In this case, there is no dispute as to the first two elements: plaintiff is a female paid less than Heise, Sullivan and Fusco in the position of Data Processing Manager. The next issue is whether plaintiff has set forth' evidence to support an inference of discrimination. Fusco was hired at grade level 48 for the Data Processing position approximately two years after plaintiff was promoted to the same title. Fusco’s pay was two grade levels higher than plaintiff’s pay. The court finds that plaintiff has set forth a circumstance which could raise a permissible inference of discrimination.
The burden then shifts to defendants to articulate a legitimate, non-discriminatory reason for the wage disparity. McDonnell Douglas, 411 U.S. at 802, 93 S.Ct. at 1824. As set forth above, defendants claim that the downsizing of the Greenwich facility and plaintiff’s inferior education and work experience as compared to her three male comparators were the reasons for the pay differential. The court finds that defendants have sufficiently rebutted the inference of discrimination.
Next, plaintiff must demonstrate that defendants’ proffered reasons are a pretext for discrimination. McDonnell Douglas, 411 U.S, at 804, 93 S.Ct. at 1825. On a motion for summary judgment, plaintiff need only show that a factual issue exists as to whether unlawful discrimination played a determinative role in the employment action. Meiri v. Dacon, 759 F.2d 989, 997 (2d Cir.1985).
Plaintiff has set forth sufficient evidence to create a genuine factual dispute. First, plaintiff submits the deposition of Eric Kalman, a male systems engineer in the Greenwich MIS facility who reported to plaintiff. As noted, Kalman was given a two-grade level increase from 45 to 47 during the downsizing. Second, plaintiff sets forth the letter from Sullivan to Johnson dated June 18, 1988, in which Sullivan states that plaintiff performed at “a much higher work activity level” as Data Processing Manager during the downsizing. Finally, there exists a genuine issue of fact as to whether Heise, Sullivan and Fusco’s educational background and work experience when hired or promoted to this position were greater than plaintiff’s when she was promoted to the position. Plaintiffs evidence raises sufficient uncertainty regarding the reasons for the pay differential to preclude summary judgment.
CONCLUSION
For the reasons set forth above, defendants’ motion for summary judgment [# 62] is DENIED.

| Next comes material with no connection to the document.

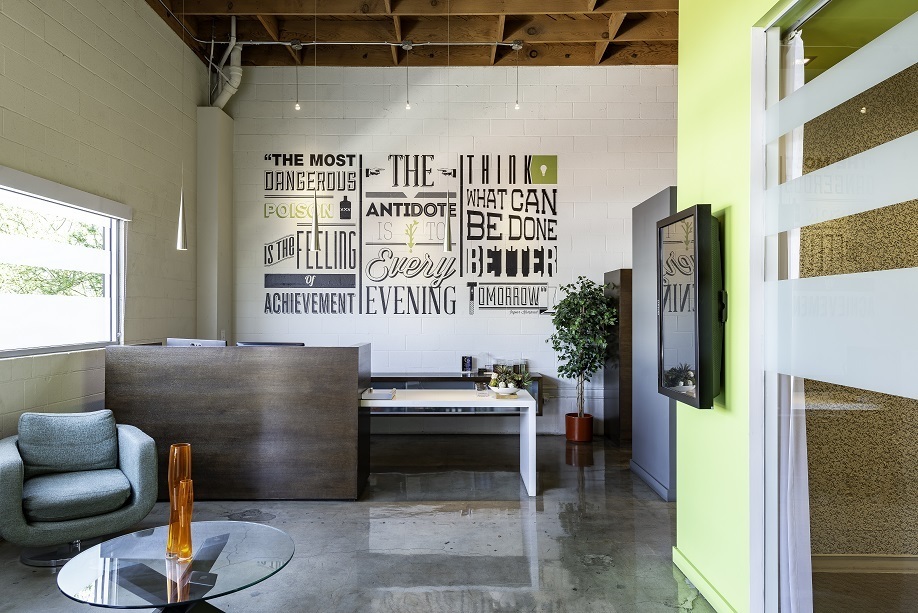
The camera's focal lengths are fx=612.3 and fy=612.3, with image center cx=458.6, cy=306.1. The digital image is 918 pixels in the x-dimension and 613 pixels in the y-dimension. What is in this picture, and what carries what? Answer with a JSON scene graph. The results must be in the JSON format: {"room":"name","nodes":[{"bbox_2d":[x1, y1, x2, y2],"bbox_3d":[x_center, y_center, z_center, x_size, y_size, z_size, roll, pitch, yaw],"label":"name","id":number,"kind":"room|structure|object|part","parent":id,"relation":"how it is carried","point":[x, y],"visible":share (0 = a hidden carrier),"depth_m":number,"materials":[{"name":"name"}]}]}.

. In her memorandum in opposition to summary judgment, plaintiff does not specifically compare her duties to Heise's. In defendants' memorandum in support of summary judgment, they claim that the requirements of the position were the same for both Heise and Sullivan. Therefore, the court will view plaintiff's comparison to Sullivan as including a comparison to Heise's duties.